Gespeichert unter: Alltägliches, Auf dem Spielplatz | Schlagworte: Shopping, Spielplatz
Nach der Besichtigung waren wir ein paar Stunden in einem Shopping-Center. Da wir Jens aufgrund des Wetters zur Arbeit gebracht haben, wollte ich nicht nach Hause und später wieder zurück – das ist nämlich eine ganz schöne Strecke, die sich für die paar Stunden nicht wirklich lohnt. Also Shopping-Center, wo es klimatisiert und trocken ist – nun ja, das wäre nicht wirklich notwendig gewesen. Hätte ich gewußt, bzw. wäre die Wettervorhersage ein wenig zuverlässiger, dann hätte ich auch Sonnencreme und Strandsachen mitgenommen. Es war ja eigentlich Regen angesagt. Egal, dafür haben wir uns bei den Temperaturen nicht zu Tode geschwitzt.
Wir haben eine Kleinigkeit gegessen, sind da rumgelaufen, auf den Indoor-Spielplatz gegangen – das ist in einigen von diesen Shopping-Malls eine recht nette Alternative zu den teuren Indoor-Spielplätzen. Ben ist da ein wenig herumgeklettert, wurde von einer kleinen Chinesin betüddelt, die ihm permanent über den Kopf gestreichelt hat – süß
– um dann ein Auto zu okkupieren.
Irgendwann wurde es einem anderen der kleinen Engel zu blöd zu warten und Ben wurde kurzerhand recht unsanft aus dem Auto geschubst. Ein blauer Fleck im Gesicht war die Folge. Da er ohnehin müde war, wurde er eben in den Schlaf gemilcht – an dieser Stelle ein Lob an die Aussies, die eigentlich recht häufig Still- und Wickelräume zur Verfügung stellen. Ich konnte mich dann – anlässlich der baldigen Wiederaufnahme meiner Arbeit – meiner Diss. widmen, die ich zur Zeit noch mal durchlesen muß, korrigieren muß und überhaupt, bevor ich weiter schreiben kann. 1,5 Stunden war Ruhe.

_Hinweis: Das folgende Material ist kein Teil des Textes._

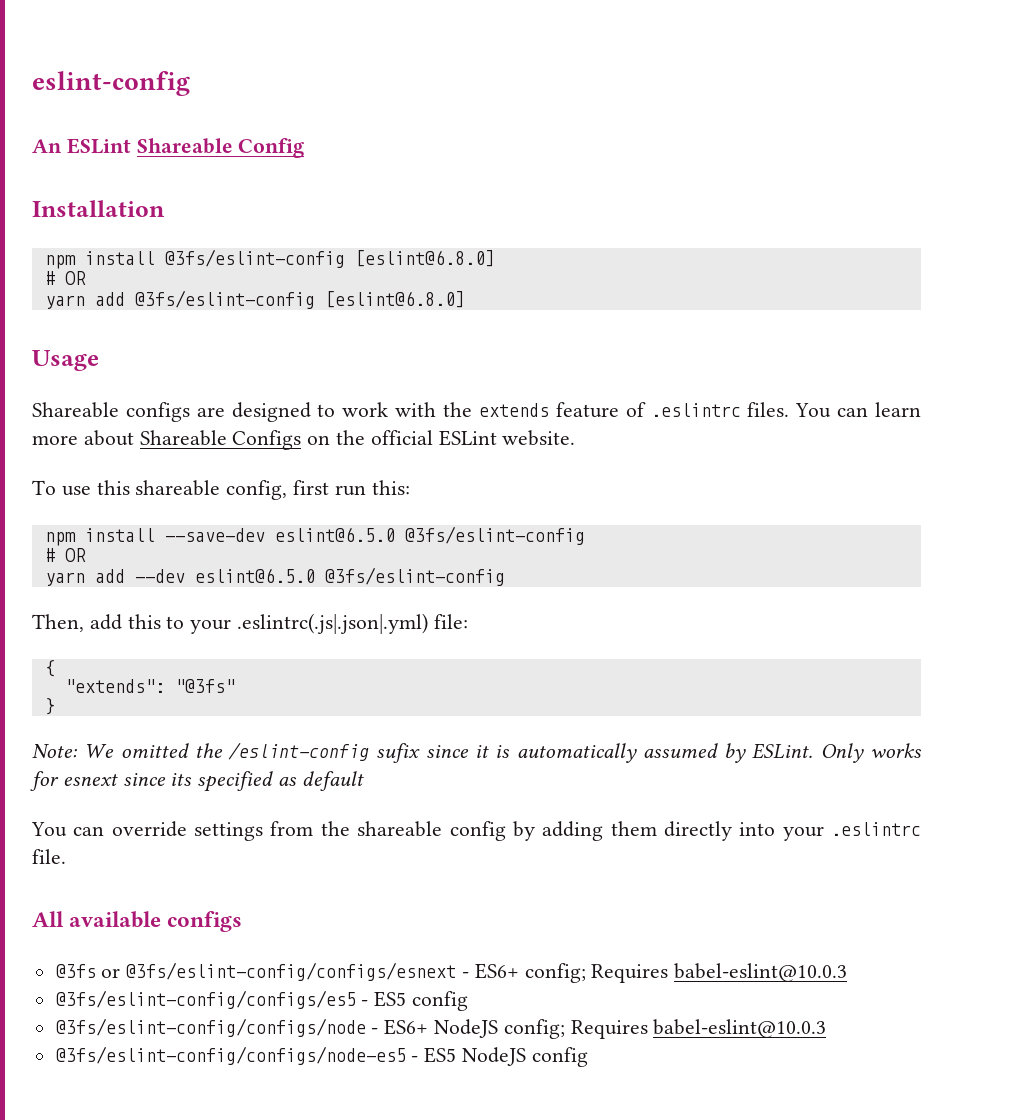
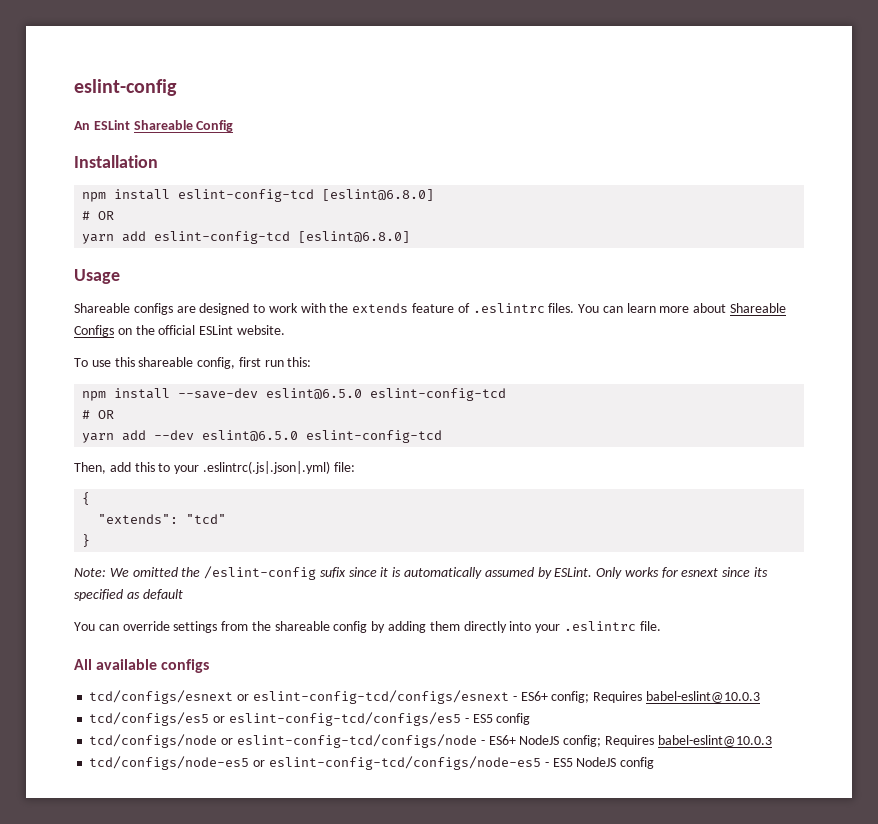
[164,249,345,268] @3fs/eslint-config -> [178,189,315,202] eslint-config-tcd
[134,290,315,309] @3fs/eslint-config -> [154,231,291,244] eslint-config-tcd
[404,526,585,545] @3fs/eslint-config -> [370,388,507,401] eslint-config-tcd
[324,567,505,586] @3fs/eslint-config -> [306,430,443,443] eslint-config-tcd
[174,679,235,693] "@3fs" -> [186,514,227,524] "tcd"
[55,962,457,981] @3fs or @3fs/eslint-config/configs/esnext -> [89,690,509,704] tcd/configs/esnext or eslint-config-tcd/configs/esnext
[55,990,356,1009] @3fs/eslint-config/configs/es5 -> [89,712,461,726] tcd/configs/es5 or eslint-config-tcd/configs/es5
[55,1018,366,1037] @3fs/eslint-config/configs/node -> [89,734,477,748] tcd/configs/node or eslint-config-tcd/configs/node
[55,1046,406,1065] @3fs/eslint-config/configs/node-es5 -> [89,756,541,770] tcd/configs/node-es5 or eslint-config-tcd/configs/node-es5

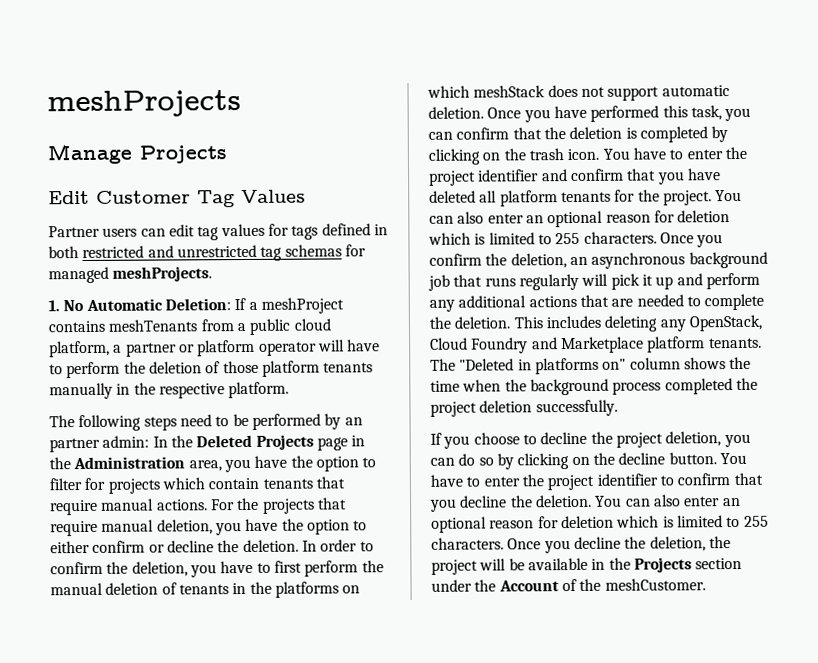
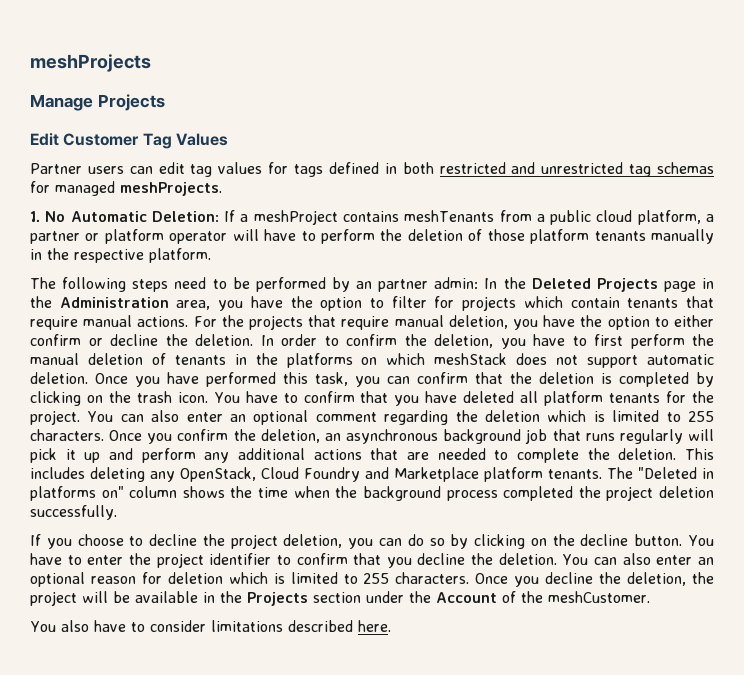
[686,146,747,160] [429,169,568,186] enter the project identifier and -> (298, 398) none
[605,210,675,223] reason for -> [315,410,478,425] comment regarding the
(706, 584) none -> [30,620,391,632] // You also have to consider limitations described here.

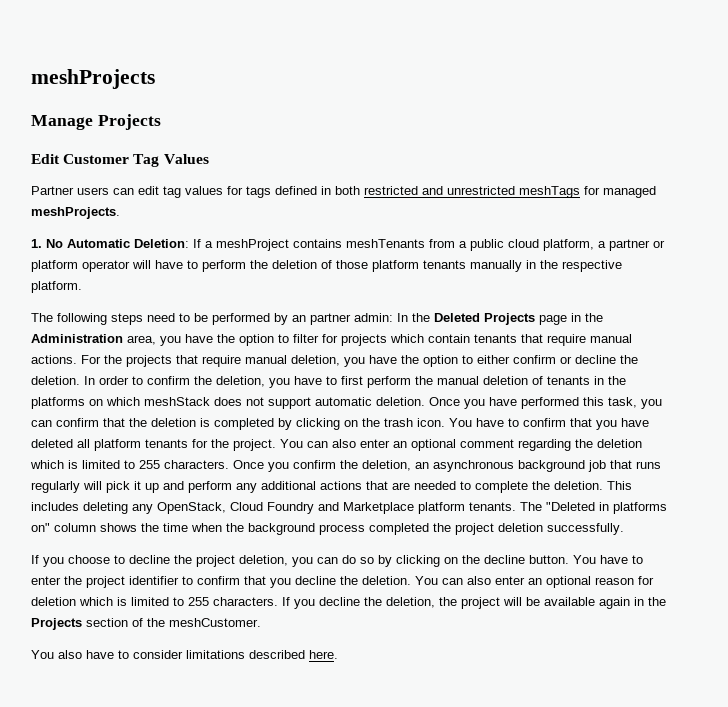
[629,162,715,177] tag schemas -> [519,186,580,198] meshTags
[475,573,509,584] Once -> [282,597,290,606] If
(198, 597) none -> [599,597,630,609] again
[366,591,497,603] under the Account -> (128, 622) none

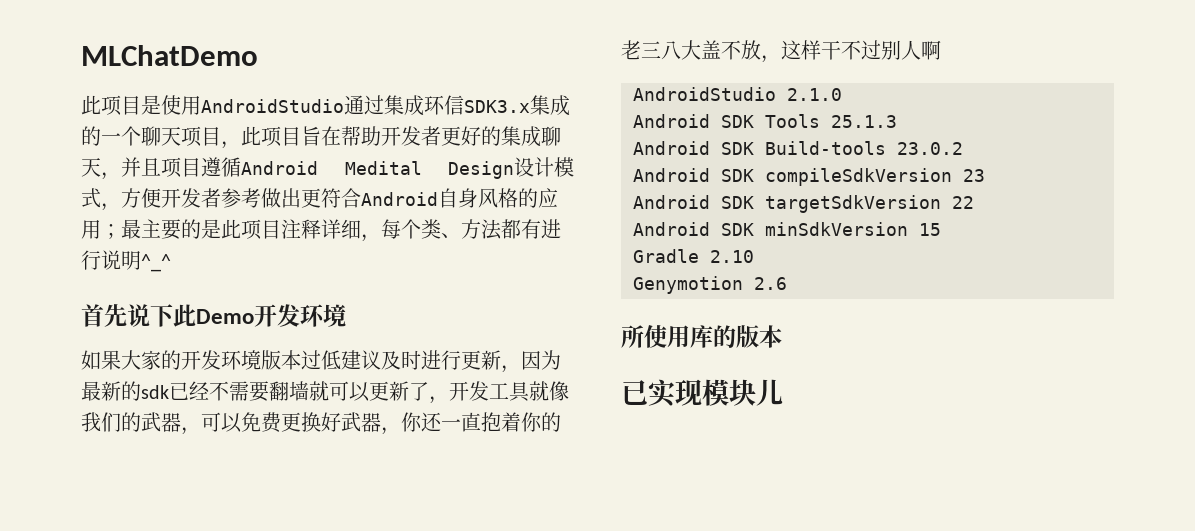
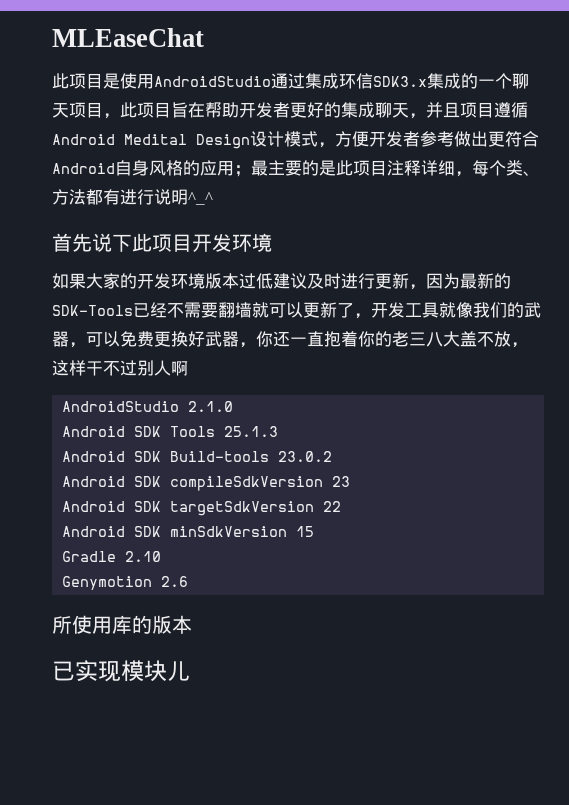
[81,45,258,66] MLChatDemo -> [52,28,204,47] MLEaseChat
[196,309,254,324] Demo -> [152,234,192,252] 项目
[141,385,169,399] sdk -> [52,305,133,316] SDK-Tools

Da Ben an schamlos großen Füßen leidet, die in rasender Geschwindigkeit wachsen, mußten wir bei der Gelegenheit nach Schuhen suchen. Sommerlich, bunt und Größe 23 (!) mußte es sein. Dabei ist Ben eigentlich eher, durchschnittlich gesehen, klein geraten. Die Entscheidung war eigentlich klar, als ich mit Ben an Reihen von guten Kinderschuhen vorbeigegangen bin und er bei den ganz bunten Plastikdingern “haaabnn!” gebrüllt hat. Alle anderen Kinder haben die auch, außerdem sind die bunt. Das war wohl der Grund.
Die sind vielleicht nicht das Allerbeste vom Besten, aber bunt, strapazierfähig, leicht zu säubern, leicht und auch noch für den Strand und Spielplatz geeignet. Die Originalen Cro.cs waren mir aber – ehrlich gesagt – zu teuer. Die Kopien gab es dafür großzügigerweise – da hier ja so etwas wie Sommerschlußverkaufsstimmung herrscht – zwei zum Preis für einen. Also habe ich direkt für den nächsten Sommer das gleiche Modell (hoffentlich in dann passender Größe) noch mal besorgt. Dabei haben ich auch zwei T-Shirts mitgenommen, die ich witzig fand. Er brauchte ohnehin welche. Die Schuhe wollte mein kleines Fashion-Victim auch direkt anziehen und nicht mehr hergeben. Auf dem Foto sieht man die.
Dann wurde es auch schon Zeit, Jens wieder von der Arbeit zu holen, was abartig lange gedauert hat, da wir mitten in den Berufsverkehr reingeraten sind. Über eine Stunde waren wir unterwegs. Ätzend war das. Dementsprechend spät waren wir auch zu Hause.